Father pulled it around in a circular motion, so it irised shut with him on the other side. They heard nothing from him. Then he dilated it open.

"Well?" he asked.

"Pretty effective sound barrier," said Mother.

"You did try to talk to us, didn't you?" asked Peter.

"No, I was listening for you," said Father.

"Well we were listening for you, John Paul," said Mother.

"No, I spoke. I didn't shout, but you couldn't hear me, right?"

"Peter," said Mother, "you just got moved to the next compartment over."

"That won't work when the colonists come through."

"You can come back and sleep in Mommy's and Daddy's room when the visitors come," said Mother.

"You'll have to walk through my room in order to get to the bathroom," said Peter.

"That's right," said Father. "I know you're Hegemon and should have the best room, but then, we're not likely to walk in on you making love."
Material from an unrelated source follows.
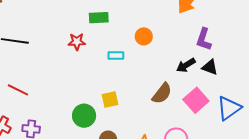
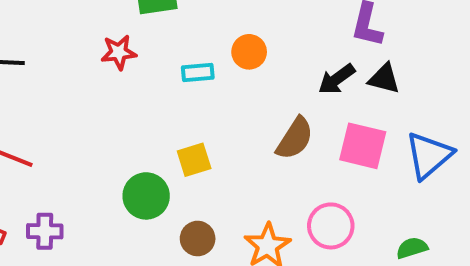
orange circle: (144, 36) -> (249, 52), moved
pink square: (196, 100) -> (363, 146), turned -30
"Don't count on it," said Peter sourly.

"We'll open the door just a little and say 'knock knock' before we come through," said Mother. "It'll give you time to smuggle your best pal out of sight."

It made him faintly nauseated to be having this discussion with his parents. "You two are so cute. I'm really glad to change rooms here, believe me."

It was good to have solitude, once the door was closed, even if the price of it was moving all his stuff out of the locker he had just loaded and putting it in a locker in the next section. Now he got a lower bunk, for one thing. And for another thing, he didn't have to put up with listening to his parents try to cheer him up.

He had to have thinking time.

So of course he promptly fell asleep.

Dimak woke him by speaking to him over the intercom. "Mr. Raymond, are you there?"

It took Peter a split second to remember that he was supposed to be Dick Raymond. "Yes. Unless you want my father."